Incorrect source file in ACC callback

I am trying out the OpenACC profiling layer, see e.g. https://www.openacc.org/sites/default/files/inline-images/Specification/OpenACC.3.0.pdf. I am using pgcc from the HPC SDK version 22.9. In this example code

#include <stdio.h>
#include "foo.h"

int main (int argc, char *argv[]) {
   int N = 10000;
   int a[N], b[N], c[N];

#pragma acc parallel loop async(1)
   for (int i = 0; i < N; i++) {
      a[i] = i;
   }

#pragma acc parallel loop async(2)
   for (int i = 0; i < N; i++) {
      b[i] = 2 * i;
   }

#pragma acc wait(1) async(2)
#pragma acc parallel loop async(2)
  for (int i = 0; i < N; i++) {
     c[i] = a[i] + b[i];
  }

#pragma update self(c[0:N]) async(2)
#pragma acc wait (1,2)
  printf ("c[0]: %d\n", c[0]);
  printf ("c[N-1]: %d\n", c[N-1]);
}

with foo.h

void foo (int *x, int N) {
#pragma acc parallel loop
   for (int i = 0; i < N; i++) {
      x[i]++;
   }
}  

I want to trace the wait pragma using

#include <stdio.h>
#include "acc_prof.h"
void wait_start (acc_prof_info *prof_info, acc_event_info *event_info, acc_api_info *api_info) {
   printf ("Wait start: %s %d %d\n", prof_info->src_file, prof_info->line_no, prof_info->end_line_no);
}

void acc_register_library (acc_prof_reg register_ev, acc_prof_reg unregister_ev, acc_prof_lookup_func lookup) {
   register_ev (acc_ev_wait_start, wait_start, 0);
}

which is compiled into a shared library and set to LD_PRELOAD. I get the following output:

Wait start: /home/cweiss/tmp/test_openacc_async_wait/foo.h 28 28
Wait start: /home/cweiss/tmp/test_openacc_async_wait/foo.h 28 28

The source file attributed to the wait region is not the main file, but instead the included foo.h. Note that the function implemeted in foo.h is not used at all. Moreover, if I remove the pragma from the function foo, the output shows the main source file.
I guess this is a bug, or do I understand something wrong?
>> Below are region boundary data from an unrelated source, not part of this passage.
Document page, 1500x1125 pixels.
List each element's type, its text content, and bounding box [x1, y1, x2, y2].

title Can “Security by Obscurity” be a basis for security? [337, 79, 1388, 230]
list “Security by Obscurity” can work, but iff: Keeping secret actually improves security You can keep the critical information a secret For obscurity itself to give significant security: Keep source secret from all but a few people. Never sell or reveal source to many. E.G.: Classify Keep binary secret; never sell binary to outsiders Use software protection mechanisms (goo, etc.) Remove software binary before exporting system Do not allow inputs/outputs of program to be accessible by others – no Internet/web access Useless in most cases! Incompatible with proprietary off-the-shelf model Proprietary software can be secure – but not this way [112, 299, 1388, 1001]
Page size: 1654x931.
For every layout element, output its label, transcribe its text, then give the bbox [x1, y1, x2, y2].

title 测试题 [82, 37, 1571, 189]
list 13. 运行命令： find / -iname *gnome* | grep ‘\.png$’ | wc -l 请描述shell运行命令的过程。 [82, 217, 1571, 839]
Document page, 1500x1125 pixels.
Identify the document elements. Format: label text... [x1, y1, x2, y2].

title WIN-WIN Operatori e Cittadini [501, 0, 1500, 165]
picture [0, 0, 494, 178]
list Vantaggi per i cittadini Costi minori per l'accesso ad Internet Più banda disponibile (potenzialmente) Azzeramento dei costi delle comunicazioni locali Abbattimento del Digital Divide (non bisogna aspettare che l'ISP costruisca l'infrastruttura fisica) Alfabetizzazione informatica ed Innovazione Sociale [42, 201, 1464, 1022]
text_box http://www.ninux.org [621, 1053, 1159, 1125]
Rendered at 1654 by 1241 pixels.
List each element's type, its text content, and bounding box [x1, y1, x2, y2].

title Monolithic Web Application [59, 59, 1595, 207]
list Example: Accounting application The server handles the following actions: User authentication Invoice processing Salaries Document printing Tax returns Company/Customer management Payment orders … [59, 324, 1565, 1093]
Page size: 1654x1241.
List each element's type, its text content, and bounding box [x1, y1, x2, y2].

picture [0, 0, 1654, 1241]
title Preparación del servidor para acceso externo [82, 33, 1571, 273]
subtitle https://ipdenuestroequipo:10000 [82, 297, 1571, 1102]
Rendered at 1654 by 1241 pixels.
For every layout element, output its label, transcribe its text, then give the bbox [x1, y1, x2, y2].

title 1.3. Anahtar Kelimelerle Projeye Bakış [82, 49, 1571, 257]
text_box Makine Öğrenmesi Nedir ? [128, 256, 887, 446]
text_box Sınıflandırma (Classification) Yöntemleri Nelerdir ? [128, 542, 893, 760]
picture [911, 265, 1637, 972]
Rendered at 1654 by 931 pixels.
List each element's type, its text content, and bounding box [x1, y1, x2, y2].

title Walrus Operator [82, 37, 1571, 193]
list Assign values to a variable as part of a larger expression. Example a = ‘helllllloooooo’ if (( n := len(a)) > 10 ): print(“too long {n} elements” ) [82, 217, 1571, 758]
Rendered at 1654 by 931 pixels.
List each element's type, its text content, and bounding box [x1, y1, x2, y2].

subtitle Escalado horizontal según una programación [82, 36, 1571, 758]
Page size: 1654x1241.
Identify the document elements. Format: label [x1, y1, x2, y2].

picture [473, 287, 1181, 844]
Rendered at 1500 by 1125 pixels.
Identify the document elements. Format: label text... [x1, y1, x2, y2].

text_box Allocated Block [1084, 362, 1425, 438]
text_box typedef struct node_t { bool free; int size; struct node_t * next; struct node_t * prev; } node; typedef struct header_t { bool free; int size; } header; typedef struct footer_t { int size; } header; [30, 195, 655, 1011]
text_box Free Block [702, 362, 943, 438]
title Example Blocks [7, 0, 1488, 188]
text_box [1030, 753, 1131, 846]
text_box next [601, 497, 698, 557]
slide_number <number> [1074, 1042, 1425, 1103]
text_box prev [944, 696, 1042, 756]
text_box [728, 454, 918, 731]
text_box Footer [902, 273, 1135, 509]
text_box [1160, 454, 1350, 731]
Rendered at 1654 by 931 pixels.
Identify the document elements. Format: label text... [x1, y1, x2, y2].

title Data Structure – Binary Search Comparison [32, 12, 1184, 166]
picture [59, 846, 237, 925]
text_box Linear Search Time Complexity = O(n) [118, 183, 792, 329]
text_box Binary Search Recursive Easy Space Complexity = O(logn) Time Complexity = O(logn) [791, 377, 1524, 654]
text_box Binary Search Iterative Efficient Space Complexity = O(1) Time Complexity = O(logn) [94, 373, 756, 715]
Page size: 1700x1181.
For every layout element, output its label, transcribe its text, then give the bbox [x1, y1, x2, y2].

The documentation is not very clear about what the prof_info.src_file variable precisely indicates.

Thanks for the report Christian and nice example. I was able to recreate the issue here and have filed a problem report, TPR #32683.

Looks like the issue only occurs when the header constrains “foo”'s definition. If you change it to only include the prototype and then put the definition in a separate source file, then it works as expected.

-Mat

Hi Christian,

Apologies for the late notification. TPR #32683 was fixed in our 23.1 release.

% nvc -acc test.c -fast trace.c -V23.1 ; a.out
test.c:
trace.c:
Wait start: <path>/fs32714/test.c 26 26
Wait start: <path>/fs32714/test.c 26 26
c[0]: 0
c[N-1]: 29997

-Mat